Barton Swaim isn’t buying it.[3] First, he sees a huge expansion of the scale and activities on the part of colleges and universities since the mid-1980s. “Departments and schools have multiplied, lavishly expensive student facilities and high-tech research centers have gone up even during recessions, well-paid administrators have multiplied like locusts, and federal grant-money has poured in at ever-increasing rates.” Why has this happened? “When government pays the bills, prices always go up.” Sellers charge what the market will be bear. Second, Swaim argues that the supposed recent “cuts” in state-funding for education are usually presented in terms of a falling share of state budgets, rather than as inflation-adjusted real dollars. (Swaim himself doesn’t bother to give any figures to support his alternative interpretation.) Implicitly, what is needed is some market discipline. Third, Swaim’s interpretation fits into the narrative of the unforeseen—and disastrous–consequences of liberal good intentions. Mettler, he says, “is right that American higher education is no longer the force of equality and opportunity that predominantly liberal policy makers intended it to be. What she misses is that those policy makers are to blame.”

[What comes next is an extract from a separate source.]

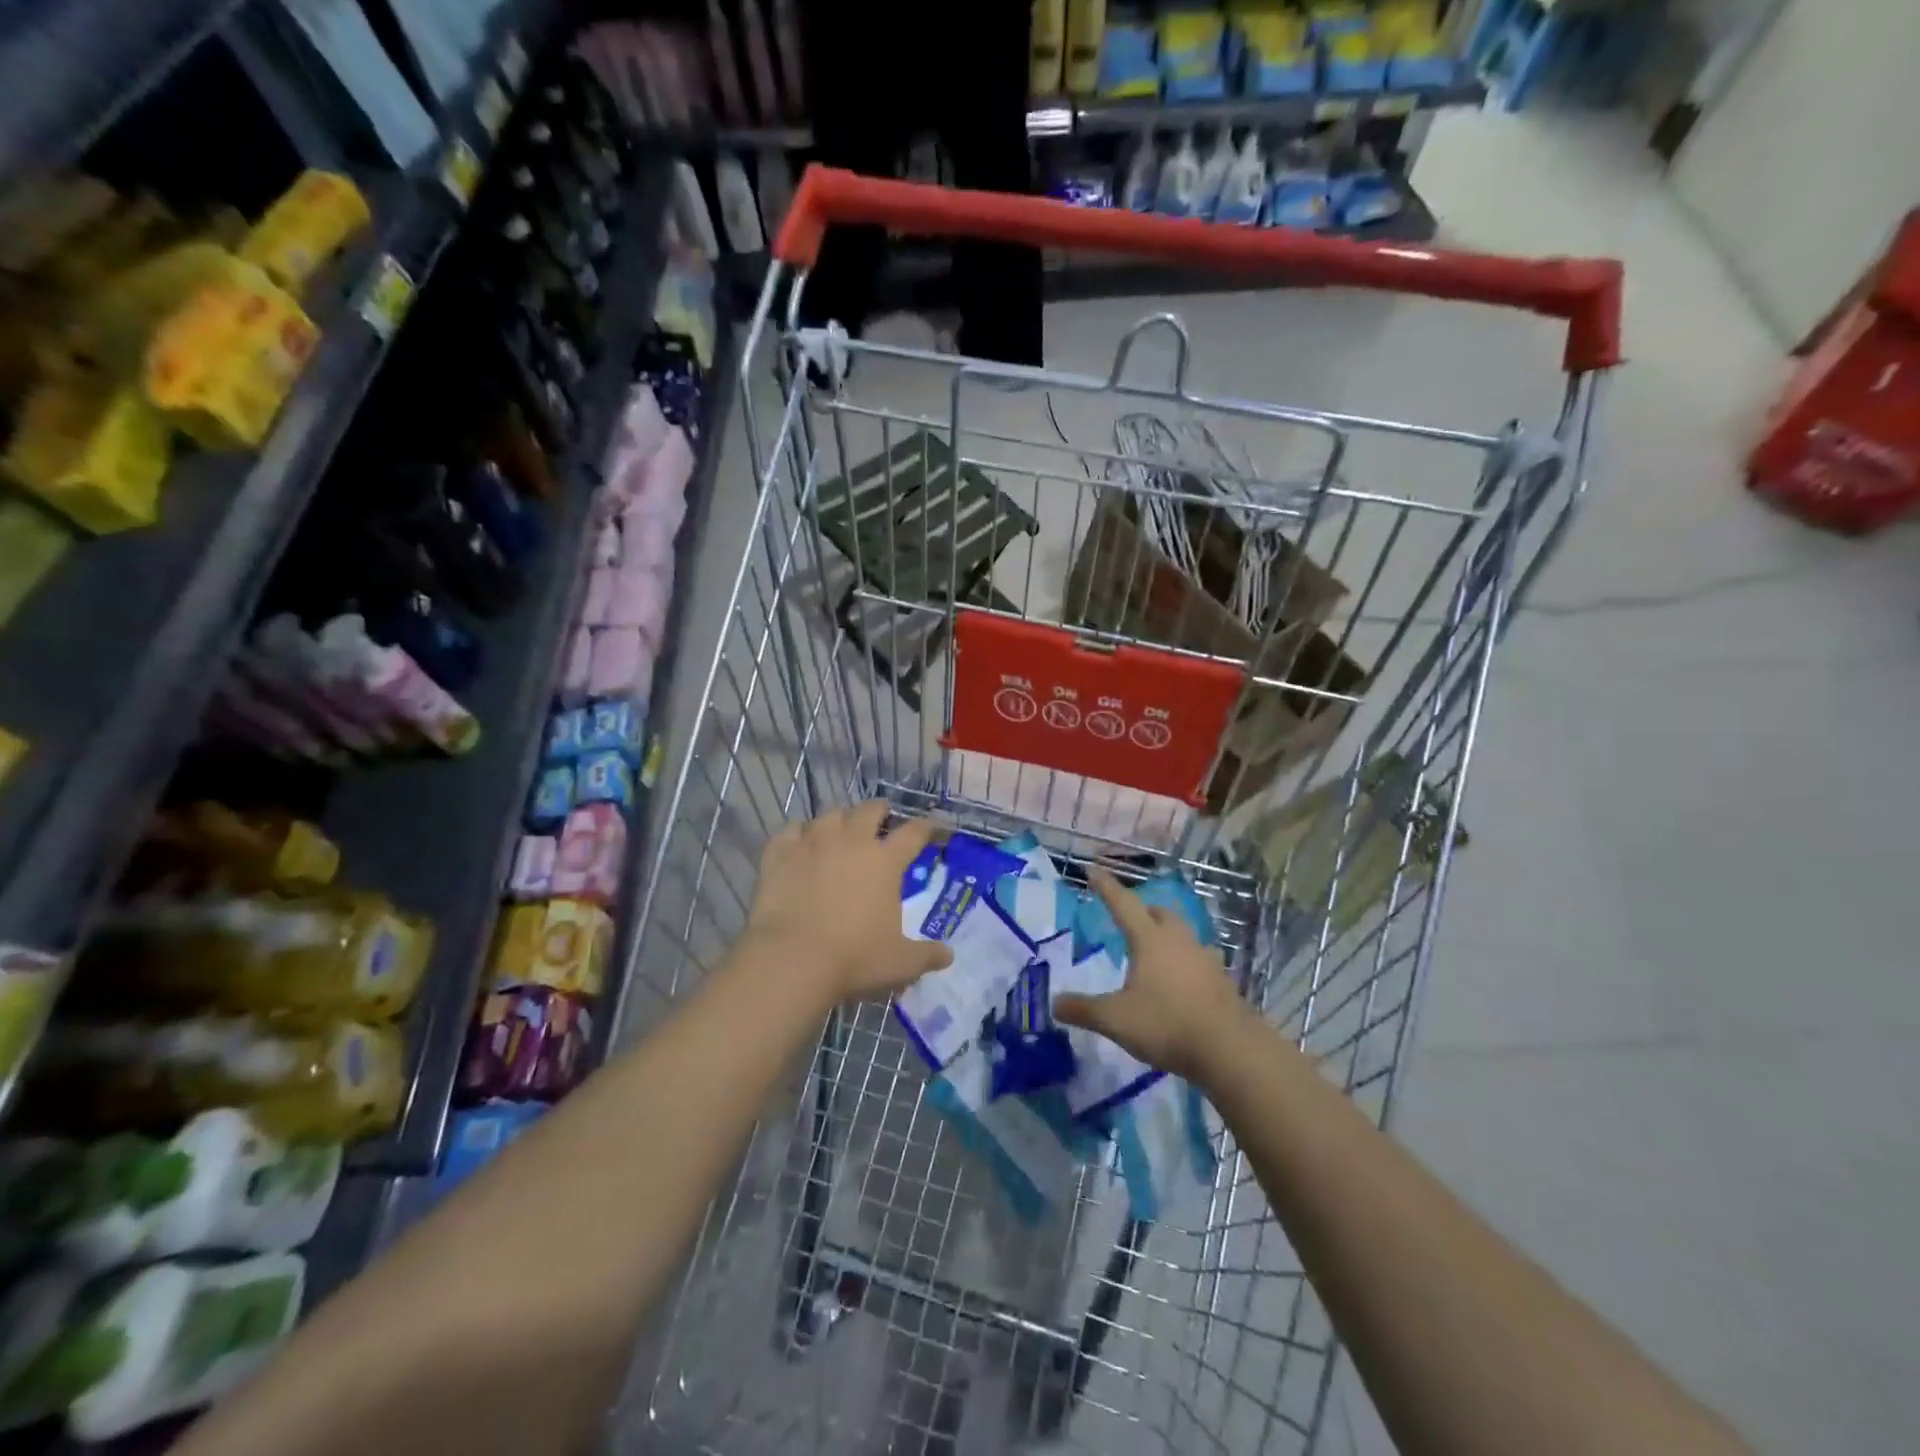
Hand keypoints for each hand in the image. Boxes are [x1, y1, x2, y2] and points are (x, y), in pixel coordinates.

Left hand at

What does Swaim get right and what does he get wrong? First, he’s right about the fact of the huge expansion in activities since the mid-1980s. He’s just wrong about the cause of it. Simply put, there are too many colleges and universities relative to the demand for them. They compete by multiplying academic program to reflect the latest fad, degrading academic standards, engaging in an amenities arms race, and multiplying recruitment and support staffs (i.e. administrators). We need a shake-out.
Second, he’s wrong on the cuts-in-state-financing-causing-tuition-increases issue. Tuition at public school has spiked much more than has tuition at private ones. This is the product of cuts in state aid. (See: “College costs: the old eat the young,” 27 September 2014.)
Third, he misses (or dodges) the chance to talk about the equivalent unforeseen—and disastrous–consequences of conservative good intentions. The war on drugs and the conversion of tax cuts from a rational policy choice into a primitive fetish (of the religious, rather than the sexual sort[4]) have been just as much exploding cigars as anything liberals have advocated.
[1] On the other hand, when is the last time you heard of a student recall? Jus sayin.
[2] Suzanne Mettler, Degrees of Inequality (Basic Books, 2014).
[3] Swaim, review of Mettler, Degrees of Inequality, WSJ, 14 March 2014.
[4] Although I suppose that someone could work up a funny patter on the parallels with BDSM. If that’s how you roll.